Le 2 septembre 2005, à 72 ans, l'ex chef de l'État est donc été victime d'un accident vasculaire cérébral. Encore en exercice, Jacques Chirac est alors admis en urgence à l'hôpital du Val-de-Grâce à la suite de migraines et de troubles de la vision. Les médecins diagnostiquent un AVC et lui conseillent d'éviter les déplacements aériens durant six semaines. Il suit les consignes dans un premier temps, mais il reprend rapidement les voyages à marche forcée: en Afrique, Thaïlande, Inde, Arabie Saoudite ou encore Chine.

Un rapport médical fuite dans la presse

Le 3 septembre 2011, un rapport médical qui avait été remis à la justice fuite dans la presse. Bruno Jeudy, notre éditorialiste politique, a été le premier journaliste à faire état du souci de santé dont était atteint l'ancien président de la République. Le journaliste, alors en poste au Journal du Dimanche (JDD), est alerté par plusieurs des proches de Jacques Chirac en janvier 2011, quelques mois avant l'ouverture de son procès sur les emplois fictifs à la mairie de Paris.

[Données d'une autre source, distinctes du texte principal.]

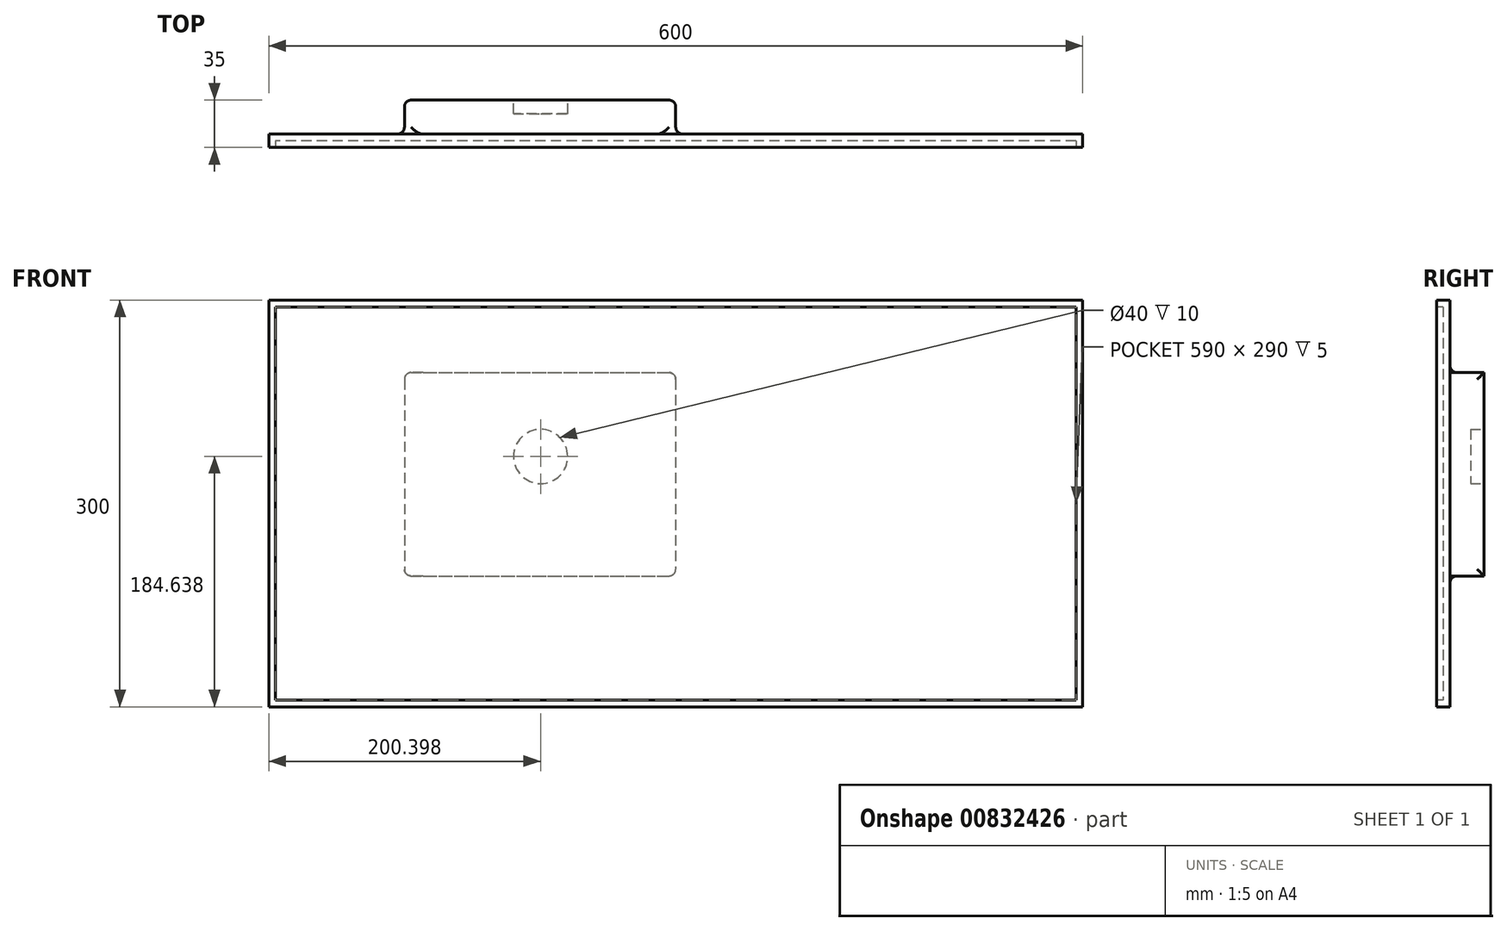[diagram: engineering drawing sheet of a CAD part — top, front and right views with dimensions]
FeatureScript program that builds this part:
annotation { "Feature Type Name" : "Feature", "Feature Type Description" : "" }
export const myFeature = defineFeature(function(context is Context, id is Id, definition is map)
    precondition{}
    {
        {
            var Q0;
            Q0=qCreatedBy(makeId("Front.planeOp"),FACE);
            var sketch = newSketch(context, id + "F0", { "sketchPlane" : qUnion([Q0])});
            skLineSegment(sketch, "E0.bottom", {"start": v(-400, 253.48) * mm, "end": v(200, 253.48) * mm});
            skLineSegment(sketch, "E0.top", {"start": v(-400, -46.52) * mm, "end": v(200, -46.52) * mm});
            skLineSegment(sketch, "E0.left", {"start": v(-400, 253.48) * mm, "end": v(-400, -46.52) * mm});
            skLineSegment(sketch, "E0.right", {"start": v(200, 253.48) * mm, "end": v(200, -46.52) * mm});
            skSolve(sketch);
        }
        {
            var Q0;
            Q0=makeQuery(id+"F0.imprint","IMPRINT",FACE,{"disambiguationData":[TD([[makeQuery(id+"F0.imprint","IMPRINT",EDGE,{"derivedFrom":sQuery(id+"F0.wireOp",EDGE,"E0.bottom")}),-1.0]])]});
            extrude(context, id + "F1", {"entities" : qUnion([Q0]), "depth" : 10 * mm, "offsetDistance" : 25 * mm});
        }
        {
            var Q0;
            Q0=makeQuery(id+"F1.opExtrude","CAP_FACE",FACE,{"disambiguationData":[OSD([sQuery(id+"F0.wireOp",EDGE,"E0.bottom"),sQuery(id+"F0.wireOp",EDGE,"E0.top"),sQuery(id+"F0.wireOp",EDGE,"E0.left"),sQuery(id+"F0.wireOp",EDGE,"E0.right")])],"isStart":false});
            var sketch = newSketch(context, id + "F2", { "sketchPlane" : qUnion([Q0])});
            skLineSegment(sketch, "E1.0", {"start": v(-395, 248.48) * mm, "end": v(-395, -41.52) * mm});
            skLineSegment(sketch, "E1.1", {"start": v(195, 248.48) * mm, "end": v(-395, 248.48) * mm});
            skLineSegment(sketch, "E1.2", {"start": v(195, -41.52) * mm, "end": v(195, 248.48) * mm});
            skLineSegment(sketch, "E1.3", {"start": v(-395, -41.52) * mm, "end": v(195, -41.52) * mm});
            skSolve(sketch);
        }
        {
            var Q0;
            Q0=makeQuery(id+"F2.imprint","IMPRINT",FACE,{"disambiguationData":[TD([[makeQuery(id+"F2.imprint","IMPRINT",EDGE,{"derivedFrom":sQuery(id+"F2.wireOp",EDGE,"E1.0")}),1.0]])]});
            extrude(context, id + "F3", {"entities" : qUnion([Q0]), "operationType" : NewBodyOperationType.REMOVE, "oppositeDirection" : true, "depth" : 5 * mm, "offsetDistance" : 25 * mm});
        }
        {
            var Q0;
            Q0=makeQuery(id+"F3.boolean.opBoolean","COPY",FACE,{"derivedFrom":makeQuery(id+"F3.opExtrude","CAP_FACE",FACE,{"disambiguationData":[OSD([sQuery(id+"F2.wireOp",EDGE,"E1.0"),sQuery(id+"F2.wireOp",EDGE,"E1.1"),sQuery(id+"F2.wireOp",EDGE,"E1.2"),sQuery(id+"F2.wireOp",EDGE,"E1.3")])],"isStart":false})});
            var sketch = newSketch(context, id + "F4", { "sketchPlane" : qUnion([Q0])});
            skLineSegment(sketch, "E2.bottom", {"start": v(-300, 200) * mm, "end": v(-100, 200) * mm});
            skLineSegment(sketch, "E2.top", {"start": v(-300, 50) * mm, "end": v(-100, 50) * mm});
            skLineSegment(sketch, "E2.left", {"start": v(-300, 200) * mm, "end": v(-300, 50) * mm});
            skLineSegment(sketch, "E2.right", {"start": v(-100, 200) * mm, "end": v(-100, 50) * mm});
            skSolve(sketch);
        }
        {
            var Q0;
            Q0=makeQuery(id+"F4.imprint","IMPRINT",FACE,{"disambiguationData":[TD([[makeQuery(id+"F4.imprint","IMPRINT",EDGE,{"derivedFrom":sQuery(id+"F4.wireOp",EDGE,"E2.bottom")}),-1.0]])]});
            extrude(context, id + "F5", {"entities" : qUnion([Q0]), "operationType" : NewBodyOperationType.ADD, "oppositeDirection" : true, "depth" : 30 * mm, "offsetDistance" : 25 * mm});
        }
        {
            var Q0;
            Q0=makeQuery(id+"F5.opExtrude","SWEPT_FACE",FACE,{"disambiguationData":[OSD([sQuery(id+"F4.wireOp",EDGE,"E2.right")])]});
            var Q1;
            Q1=makeQuery(id+"F5.opExtrude","SWEPT_FACE",FACE,{"disambiguationData":[OSD([sQuery(id+"F4.wireOp",EDGE,"E2.left")])]});
            fillet(context, id + "F6", {"entities" : qUnion([Q0, Q1]), "radius" : 5 * mm, "tangentPropagation" : true, "allowEdgeOverflow" : false});
        }
        {
            var Q0;
            Q0=makeQuery(id+"F5.opExtrude","CAP_FACE",FACE,{"disambiguationData":[OSD([sQuery(id+"F4.wireOp",EDGE,"E2.bottom"),sQuery(id+"F4.wireOp",EDGE,"E2.top"),sQuery(id+"F4.wireOp",EDGE,"E2.left"),sQuery(id+"F4.wireOp",EDGE,"E2.right")])],"isStart":false});
            var sketch = newSketch(context, id + "F7", { "sketchPlane" : qUnion([Q0])});
            skCircle(sketch, "E3", {"center": v(199.6, 138.12) * mm, "radius": 20 * mm});
            skSolve(sketch);
        }
        {
            var Q0;
            Q0=makeQuery(id+"F7.imprint","IMPRINT",FACE,{"disambiguationData":[TD([[makeQuery(id+"F7.imprint","IMPRINT",EDGE,{"derivedFrom":sQuery(id+"F7.wireOp",EDGE,"E3")}),1.0]])]});
            extrude(context, id + "F8", {"entities" : qUnion([Q0]), "operationType" : NewBodyOperationType.REMOVE, "oppositeDirection" : true, "depth" : 10 * mm, "offsetDistance" : 25 * mm});
        }
    });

Bruno Jeudy se rappelle avoir accompagné l'ancien président lors de l'un de ses derniers déplacements officiels près d'Orléans. Alors âgé de 79 ans, l'ancien président se trouve aux côtés de Simone Veil, où ils assistent ensemble à une cérémonie d'hommage à des enfants déportés pendant la Seconde Guerre Mondiale. Le journaliste garde en mémoire un Jacques Chirac très affaibli, ayant du mal à se déplacer.

Plusieurs des proches de Jacques Chirac lui confient alors que l'ex-président est atteint d'une maladie neurodégénérative et d'anosognosie. Un trouble de la reconnaissance de soi qui l'empêche d'avoir conscience de sa dégénérescence mentale.

En révélant l'état de santé du président dans ses pages, le JDD s'attire alors les foudres de son épouse Bernadette Chirac. Si celle-ci dément dans un premier temps, puis sa famille finit par transmettre un certificat médical du service de neurologie de la Pitié-Salpêtrière faisant état de troubles neurologiques "sévères et irréversibles", assurant que Jacques Chirac "n'est pas en état d'être jugé".

Absent à son procès

Trop vulnérable pour assister à son procès, Jacques Chirac est finalement condamné en correctionnelle à deux ans avec sursis pour "détournement de fonds publics", "abus de confiance" et "prise illégale d'intérêt".

Cette même année, Alain Juppé se dit "triste" de voir l'état de santé de l'ancien président de la République, dont il est très proche, "se dégrader". Il le dit "extrêmement fatigué".

Trois ans plus tard, en janvier 2014, Bernadette Chirac dit penser que son époux ne parlera plus jamais en public. Souffre-t-il de la maladie d'Alzheimer? "Honnêtement, je ne le crois pas". "Il n'a pas vraiment les symptômes, mais c'est vrai qu'il a une petite baisse de sa mémoire, surtout par moments, c'est très variable", indique-t-elle.

Il fait sa dernière apparition publique le 21 novembre 2014 où il apparaît affaibli, la démarche hésitante, mais souriant aux côtés du président François Hollande, au musée du Quai Branly, à l'occasion de la remise du prix de la Fondation Jacques Chirac (voir photo d'illustration de l'article). 

En avril 2016, des photos dans la presse laissent entrevoir l'ancien président en fauteuil roulant, lors des obsèques de sa fille Laurence. En mars 2019, Jean-Louis Debré indique qu'il ne sait pas si son vieil ami le reconnaît désormais et que "le dialogue est peu à peu devenu impossible".